In all cases, there was no ERM formation in SD-OCT preoperatively; however, during staining, there were signs of some “negative staining.” It might indicate a proliferation island on the surface of ILM, which might grow later and cause ERM formation after performing ILM/ERM flaps. Removal of ERM separately before ILM peeling is very often impossible because of the risk that both structures will be peeled together, and therefore, there is not sufficient ILM flap to cover the hole. According to our experience, we treated many cases with ILM/ERM flaps together, and in the majority of cases, we did not observe such a phenomenon.

A single-layer flap seems to be the safest solution to avoid plug proliferation. However, this is associated with the highest risk of flap displacement through the remaining fluid in the vitreous cavity.

Our study contains some limitations, like the lack of a control group and small size group, and we did not analyze other potential ocular risk factors of hyperproliferation; however, this is a very rare complication, and hence, it is not easy to compare it with a control group. Further studies are required to identify the risk factors for gliosis and develop a method to prevent these excessive processes.

In conclusion, recent developments in surgical techniques in macular hole surgery, such as the multiple folded ILM in the classical inverted ILM flap technique, not only increase the chances of anatomical and functional success but also allow the observation of new retinal repair mechanisms.

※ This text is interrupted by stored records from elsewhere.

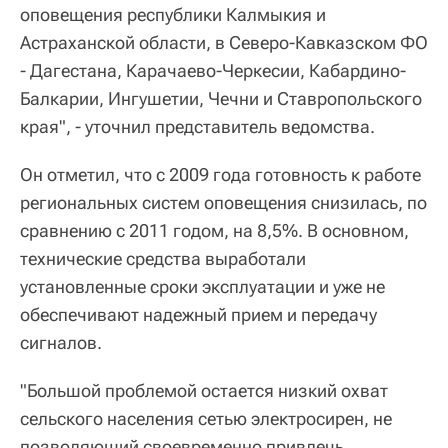
оповещения республики Калмыкия и
Астраханской области, в Северо-Кавказском ФО
- Дагестана, Карачаево-Черкесии, Кабардино-
Балкарии, Ингушетии, Чечни и Ставропольского
края", - уточнил представитель ведомства.
Он отметил, что с 2009 года готовность к работе
региональных систем оповещения снизилась, по
сравнению с 2011 годом, на 8,5%. В основном,
технические средства выработали
установленные сроки эксплуатации и уже не
обеспечивают надежный прием и передачу
сигналов.
"Большой проблемой остается низкий охват
сельского населения сетью электросирен, не
позволяющий своевременно привлечь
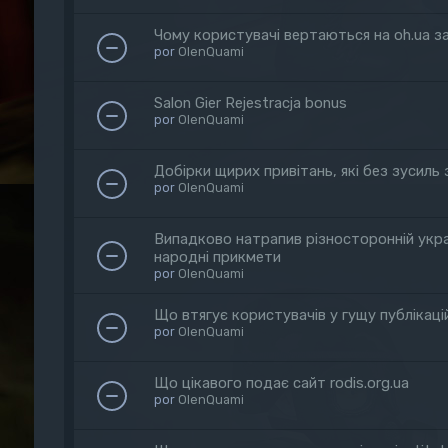
Чому користувачі вертаються на oh.ua з
por
OlenQuami
Salon Gier Rejestracja bonus
por
OlenQuami
Добірки щирих привітань, які без зусиль з
por
OlenQuami
Випадково натрапив різносторонній украї
народні прикмети
por
OlenQuami
Що втягує користувачів у гущу публікацій
por
OlenQuami
Що цікавого подає сайт rodis.org.ua
por
OlenQuami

The surgeons should be aware of potential hyperproliferation in cases where any epiretinal membrane formation is detected, only suspected by the negative staining phenomena intraoperatively. In those cases, classical ILM removal with subsequent gas tamponade or single-layer inverted flap technique should be considered.

Data Availability

No data were used to support this study.

Additional Points

The inverted internal limiting membrane flap technique improves the anatomical and functional results of full-thickness macular holes. We observed “plug closure” in nine eyes of 41 patients treated with this technique in which one eye showed hyperproliferation. Our study suggests that gliosis is not limited to the macular hole only.

Conflicts of Interest

The authors declare that there are no conflicts of interest regarding the publication of this paper.